Most U.S. employers require that employees schedule vacations in advance. Many use vacation request forms. The form provides an objective record of the dates the employee is requesting off, and when they made the request. Many employers can only approve a few vacation requests for a particular week, to ensure that their businesses are adequately staffed.
The vacation forms allow employers to track employee vacation requests. A vacation calendar is also convenient, to get an overview of staffing.
U.S. law does not require paid vacation time. The Fair Labor Standards Act, which established minimum wage and overtime provisions, includes no mention of vacation or holiday time. According to the U.S. Department of Labor, “Employers don’t have to pay employees for time off.”
In fact, U.S. employers don’t even have to offer unpaid vacation time.
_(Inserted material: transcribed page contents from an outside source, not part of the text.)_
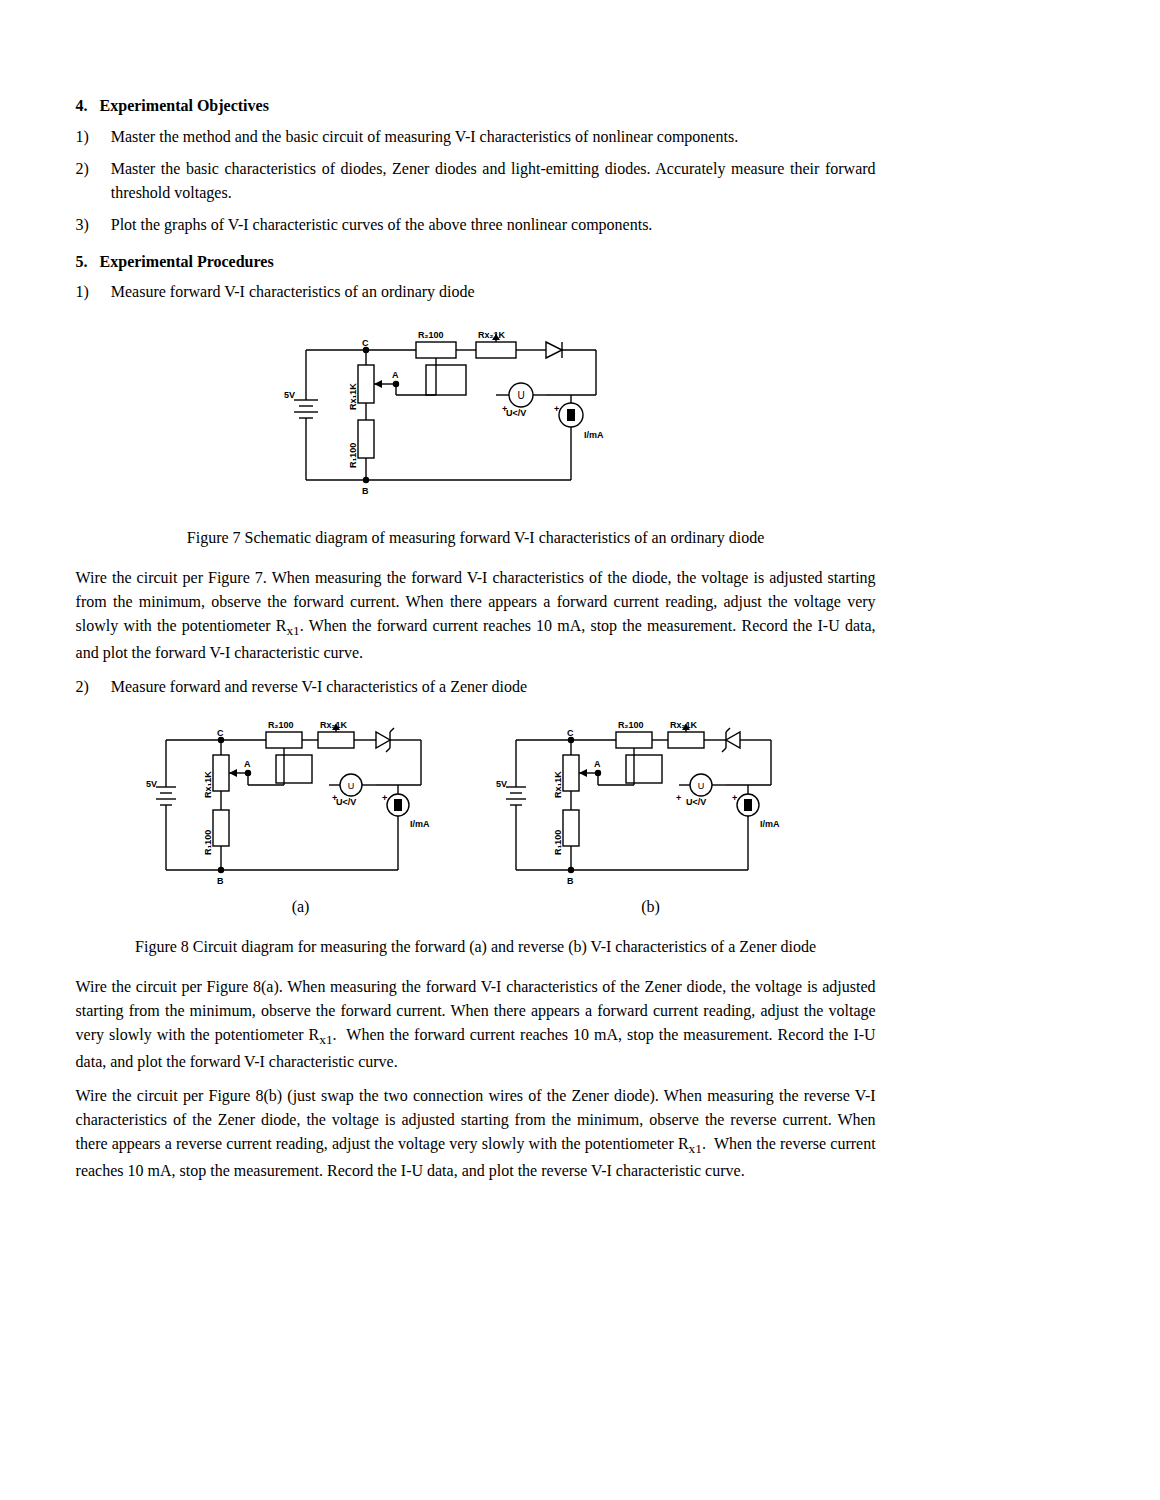4. Experimental Objectives
1) Master the method and the basic circuit of measuring V-I characteristics of nonlinear components.
2) Master the basic characteristics of diodes, Zener diodes and light-emitting diodes. Accurately measure their forward threshold voltages.
3) Plot the graphs of V-I characteristic curves of the above three nonlinear components.
5. Experimental Procedures
1) Measure forward V-I characteristics of an ordinary diode
U C B A 5V R₂100 Rx₂1K U</V I/mA + + Rx₁1K R₁100
Figure 7 Schematic diagram of measuring forward V-I characteristics of an ordinary diode
Wire the circuit per Figure 7. When measuring the forward V-I characteristics of the diode, the voltage is adjusted starting from the minimum, observe the forward current. When there appears a forward current reading, adjust the voltage very slowly with the potentiometer Rx1. When the forward current reaches 10 mA, stop the measurement. Record the I-U data, and plot the forward V-I characteristic curve.
2) Measure forward and reverse V-I characteristics of a Zener diode
| U C B A 5V R₂100 Rx₂1K U</V I/mA + + Rx₁1K R₁100 (a) | U C B A 5V R₂100 Rx₂1K U</V I/mA + + Rx₁1K R₁100 (b) |
Figure 8 Circuit diagram for measuring the forward (a) and reverse (b) V-I characteristics of a Zener diode
Wire the circuit per Figure 8(a). When measuring the forward V-I characteristics of the Zener diode, the voltage is adjusted starting from the minimum, observe the forward current. When there appears a forward current reading, adjust the voltage very slowly with the potentiometer Rx1. When the forward current reaches 10 mA, stop the measurement. Record the I-U data, and plot the forward V-I characteristic curve.
Wire the circuit per Figure 8(b) (just swap the two connection wires of the Zener diode). When measuring the reverse V-I characteristics of the Zener diode, the voltage is adjusted starting from the minimum, observe the reverse current. When there appears a reverse current reading, adjust the voltage very slowly with the potentiometer Rx1. When the reverse current reaches 10 mA, stop the measurement. Record the I-U data, and plot the reverse V-I characteristic curve.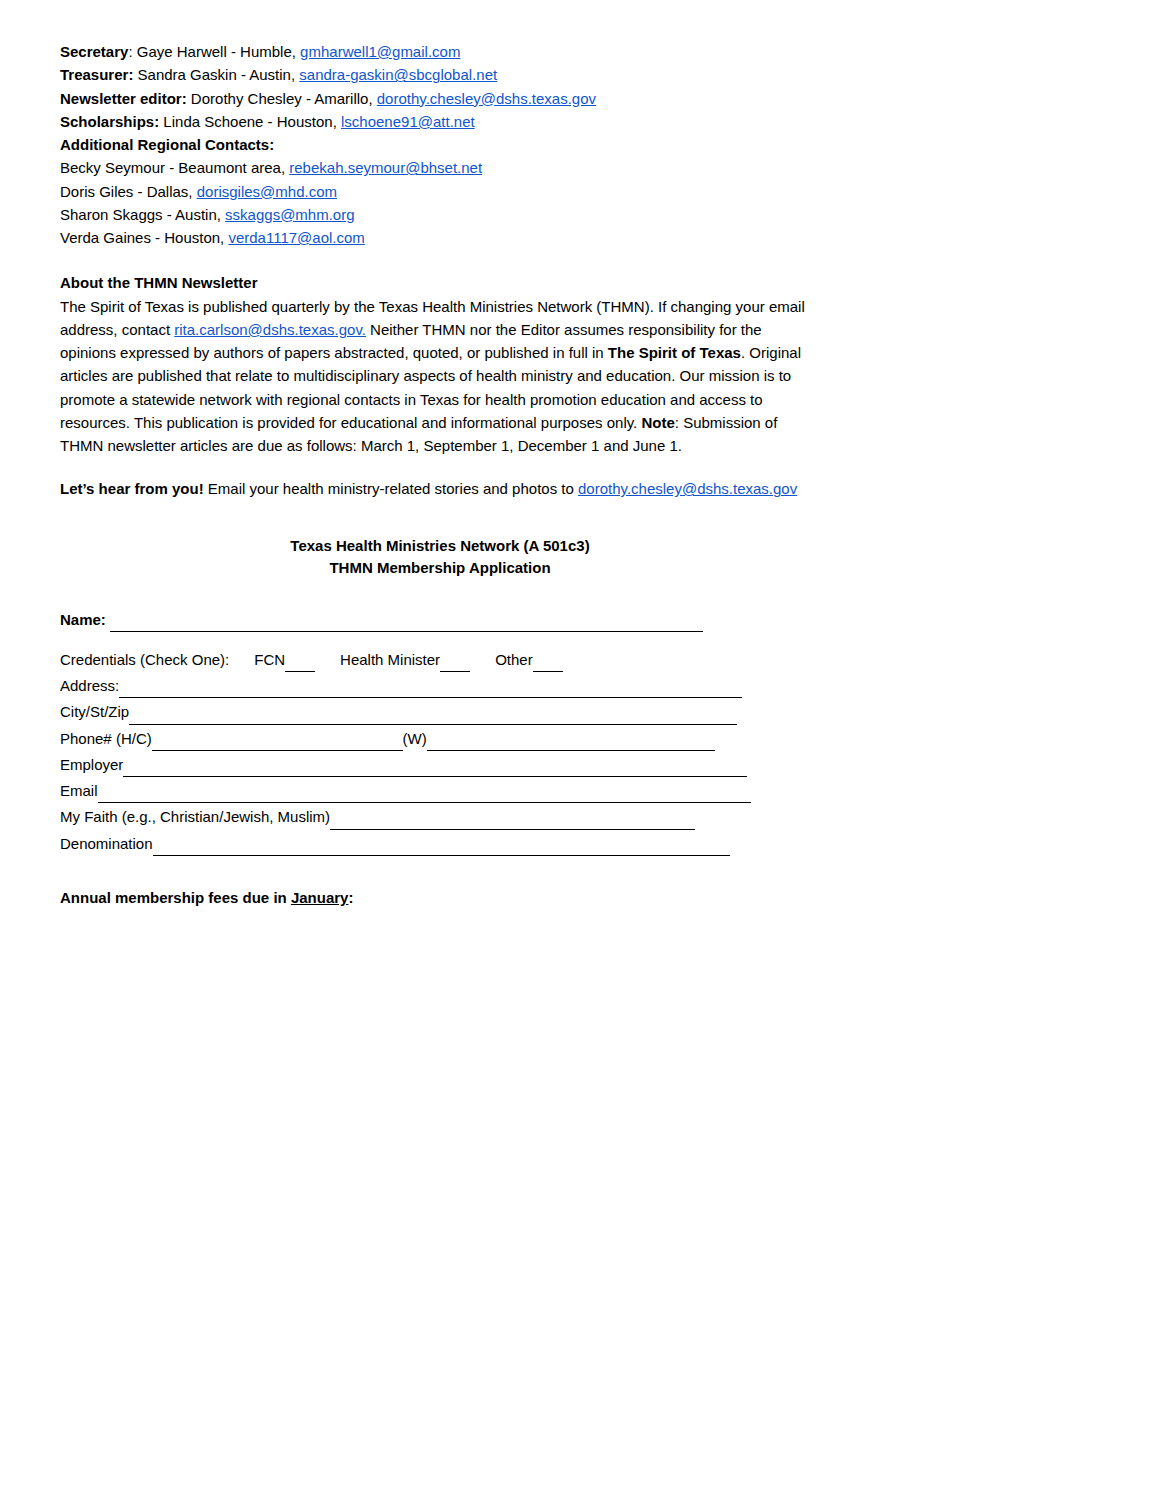Secretary: Gaye Harwell - Humble, gmharwell1@gmail.com
Treasurer: Sandra Gaskin - Austin, sandra-gaskin@sbcglobal.net
Newsletter editor: Dorothy Chesley - Amarillo, dorothy.chesley@dshs.texas.gov
Scholarships: Linda Schoene - Houston, lschoene91@att.net
Additional Regional Contacts:
Becky Seymour - Beaumont area, rebekah.seymour@bhset.net
Doris Giles - Dallas, dorisgiles@mhd.com
Sharon Skaggs - Austin, sskaggs@mhm.org
Verda Gaines - Houston, verda1117@aol.com
About the THMN Newsletter
The Spirit of Texas is published quarterly by the Texas Health Ministries Network (THMN). If changing your email address, contact rita.carlson@dshs.texas.gov. Neither THMN nor the Editor assumes responsibility for the opinions expressed by authors of papers abstracted, quoted, or published in full in The Spirit of Texas. Original articles are published that relate to multidisciplinary aspects of health ministry and education. Our mission is to promote a statewide network with regional contacts in Texas for health promotion education and access to resources. This publication is provided for educational and informational purposes only. Note: Submission of THMN newsletter articles are due as follows: March 1, September 1, December 1 and June 1.
Let’s hear from you! Email your health ministry-related stories and photos to dorothy.chesley@dshs.texas.gov
Texas Health Ministries Network (A 501c3)
THMN Membership Application
Name:
Credentials (Check One): FCN Health Minister Other
Address:
City/St/Zip
Phone# (H/C) (W)
Employer
Email
My Faith (e.g., Christian/Jewish, Muslim)
Denomination
Annual membership fees due in January: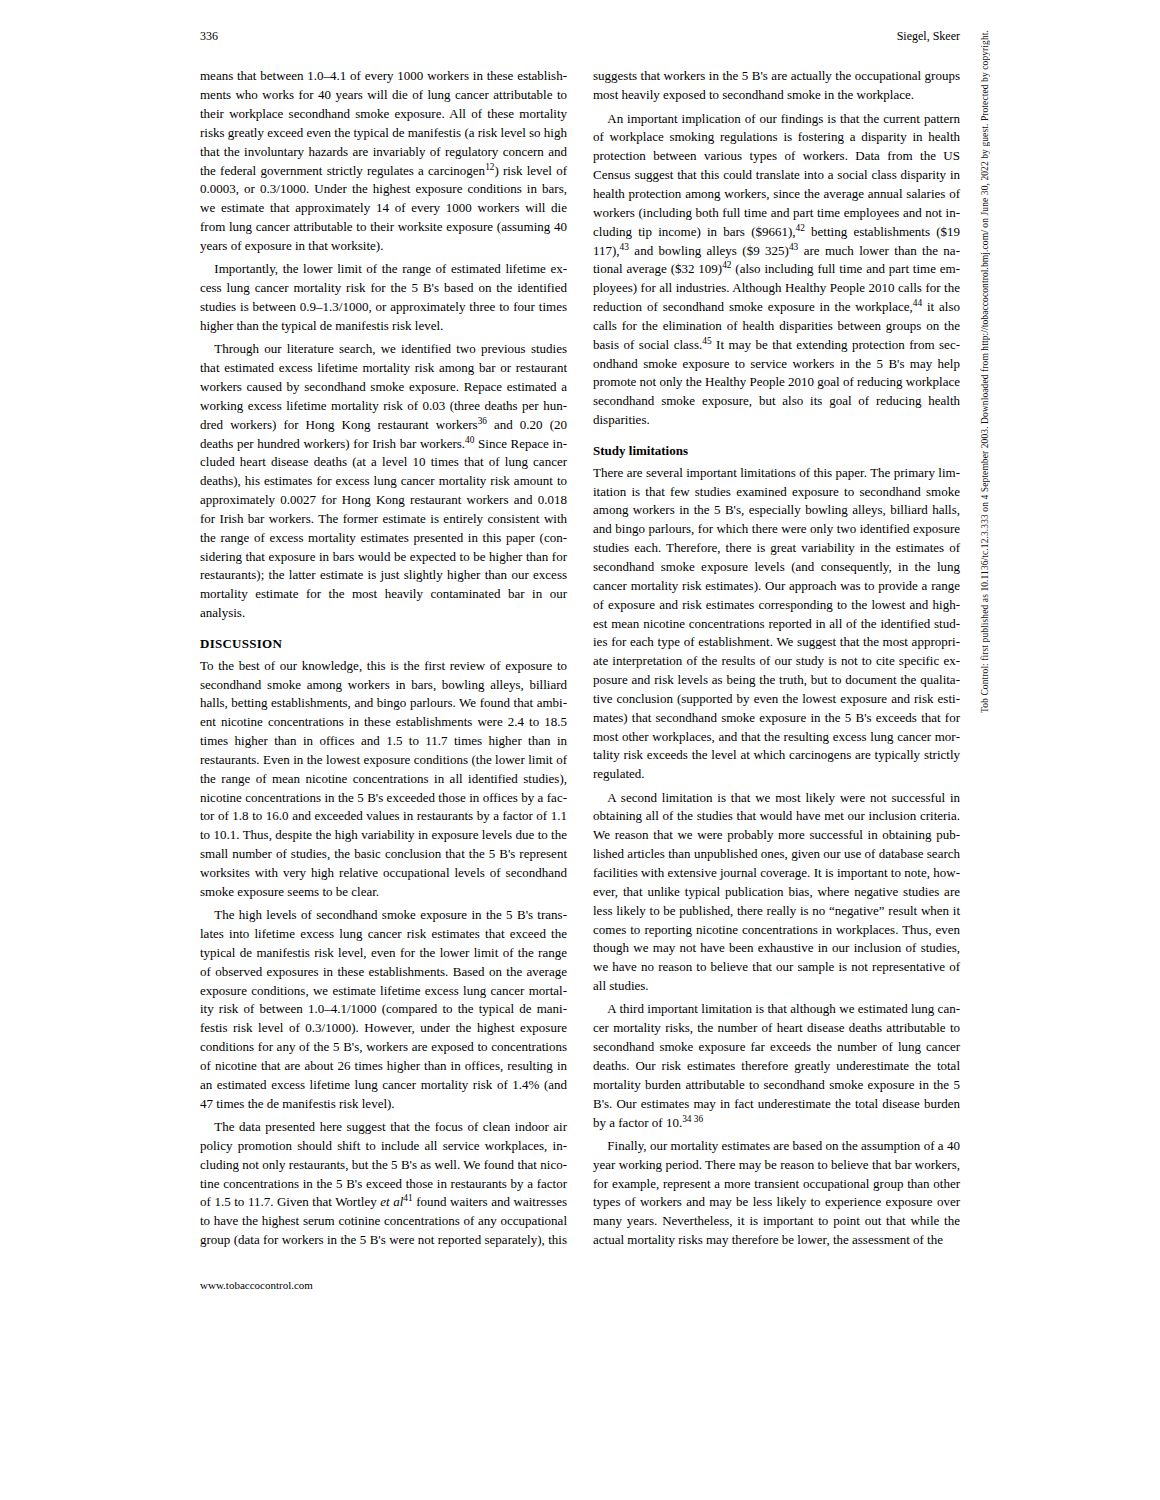Tob Control: first published as 10.1136/tc.12.3.333 on 4 September 2003. Downloaded from http://tobaccocontrol.bmj.com/ on June 30, 2022 by guest. Protected by copyright.
336 Siegel, Skeer
means that between 1.0–4.1 of every 1000 workers in these establishments who works for 40 years will die of lung cancer attributable to their workplace secondhand smoke exposure. All of these mortality risks greatly exceed even the typical de manifestis (a risk level so high that the involuntary hazards are invariably of regulatory concern and the federal government strictly regulates a carcinogen12) risk level of 0.0003, or 0.3/1000. Under the highest exposure conditions in bars, we estimate that approximately 14 of every 1000 workers will die from lung cancer attributable to their worksite exposure (assuming 40 years of exposure in that worksite).
Importantly, the lower limit of the range of estimated lifetime excess lung cancer mortality risk for the 5 B's based on the identified studies is between 0.9–1.3/1000, or approximately three to four times higher than the typical de manifestis risk level.
Through our literature search, we identified two previous studies that estimated excess lifetime mortality risk among bar or restaurant workers caused by secondhand smoke exposure. Repace estimated a working excess lifetime mortality risk of 0.03 (three deaths per hundred workers) for Hong Kong restaurant workers36 and 0.20 (20 deaths per hundred workers) for Irish bar workers.40 Since Repace included heart disease deaths (at a level 10 times that of lung cancer deaths), his estimates for excess lung cancer mortality risk amount to approximately 0.0027 for Hong Kong restaurant workers and 0.018 for Irish bar workers. The former estimate is entirely consistent with the range of excess mortality estimates presented in this paper (considering that exposure in bars would be expected to be higher than for restaurants); the latter estimate is just slightly higher than our excess mortality estimate for the most heavily contaminated bar in our analysis.
Discussion
To the best of our knowledge, this is the first review of exposure to secondhand smoke among workers in bars, bowling alleys, billiard halls, betting establishments, and bingo parlours. We found that ambient nicotine concentrations in these establishments were 2.4 to 18.5 times higher than in offices and 1.5 to 11.7 times higher than in restaurants. Even in the lowest exposure conditions (the lower limit of the range of mean nicotine concentrations in all identified studies), nicotine concentrations in the 5 B's exceeded those in offices by a factor of 1.8 to 16.0 and exceeded values in restaurants by a factor of 1.1 to 10.1. Thus, despite the high variability in exposure levels due to the small number of studies, the basic conclusion that the 5 B's represent worksites with very high relative occupational levels of secondhand smoke exposure seems to be clear.
The high levels of secondhand smoke exposure in the 5 B's translates into lifetime excess lung cancer risk estimates that exceed the typical de manifestis risk level, even for the lower limit of the range of observed exposures in these establishments. Based on the average exposure conditions, we estimate lifetime excess lung cancer mortality risk of between 1.0–4.1/1000 (compared to the typical de manifestis risk level of 0.3/1000). However, under the highest exposure conditions for any of the 5 B's, workers are exposed to concentrations of nicotine that are about 26 times higher than in offices, resulting in an estimated excess lifetime lung cancer mortality risk of 1.4% (and 47 times the de manifestis risk level).
The data presented here suggest that the focus of clean indoor air policy promotion should shift to include all service workplaces, including not only restaurants, but the 5 B's as well. We found that nicotine concentrations in the 5 B's exceed those in restaurants by a factor of 1.5 to 11.7. Given that Wortley et al41 found waiters and waitresses to have the highest serum cotinine concentrations of any occupational group (data for workers in the 5 B's were not reported separately), this suggests that workers in the 5 B's are actually the occupational groups most heavily exposed to secondhand smoke in the workplace.
An important implication of our findings is that the current pattern of workplace smoking regulations is fostering a disparity in health protection between various types of workers. Data from the US Census suggest that this could translate into a social class disparity in health protection among workers, since the average annual salaries of workers (including both full time and part time employees and not including tip income) in bars ($9661),42 betting establishments ($19 117),43 and bowling alleys ($9 325)43 are much lower than the national average ($32 109)42 (also including full time and part time employees) for all industries. Although Healthy People 2010 calls for the reduction of secondhand smoke exposure in the workplace,44 it also calls for the elimination of health disparities between groups on the basis of social class.45 It may be that extending protection from secondhand smoke exposure to service workers in the 5 B's may help promote not only the Healthy People 2010 goal of reducing workplace secondhand smoke exposure, but also its goal of reducing health disparities.
Study limitations
There are several important limitations of this paper. The primary limitation is that few studies examined exposure to secondhand smoke among workers in the 5 B's, especially bowling alleys, billiard halls, and bingo parlours, for which there were only two identified exposure studies each. Therefore, there is great variability in the estimates of secondhand smoke exposure levels (and consequently, in the lung cancer mortality risk estimates). Our approach was to provide a range of exposure and risk estimates corresponding to the lowest and highest mean nicotine concentrations reported in all of the identified studies for each type of establishment. We suggest that the most appropriate interpretation of the results of our study is not to cite specific exposure and risk levels as being the truth, but to document the qualitative conclusion (supported by even the lowest exposure and risk estimates) that secondhand smoke exposure in the 5 B's exceeds that for most other workplaces, and that the resulting excess lung cancer mortality risk exceeds the level at which carcinogens are typically strictly regulated.
A second limitation is that we most likely were not successful in obtaining all of the studies that would have met our inclusion criteria. We reason that we were probably more successful in obtaining published articles than unpublished ones, given our use of database search facilities with extensive journal coverage. It is important to note, however, that unlike typical publication bias, where negative studies are less likely to be published, there really is no “negative” result when it comes to reporting nicotine concentrations in workplaces. Thus, even though we may not have been exhaustive in our inclusion of studies, we have no reason to believe that our sample is not representative of all studies.
A third important limitation is that although we estimated lung cancer mortality risks, the number of heart disease deaths attributable to secondhand smoke exposure far exceeds the number of lung cancer deaths. Our risk estimates therefore greatly underestimate the total mortality burden attributable to secondhand smoke exposure in the 5 B's. Our estimates may in fact underestimate the total disease burden by a factor of 10.34 36
Finally, our mortality estimates are based on the assumption of a 40 year working period. There may be reason to believe that bar workers, for example, represent a more transient occupational group than other types of workers and may be less likely to experience exposure over many years. Nevertheless, it is important to point out that while the actual mortality risks may therefore be lower, the assessment of the
www.tobaccocontrol.com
Vacation policies are strictly voluntary for employers, but many offer it as a benefit to attract and keep top quality employees.
If employers do offer vacation pay, then they must apply the vacation rules fairly, based on the employee handbook or written policies. Employers who administer vacation policies unfairly run the risk of lawsuits by disgruntled employees.
Some employers choose to shut down operations entirely for a week or longer, giving every employee vacation at the same time. This is most common in restaurants and factories, but may occur in other businesses such as a dental practice. In a few states, including New Hampshire, employees who are forced to take unpaid time off during such a closure are entitled to unemployment insurance. On the other hand, the state of Georgia specifically prohibits employees in unpaid vacation closures from collecting unemployment insurance payments.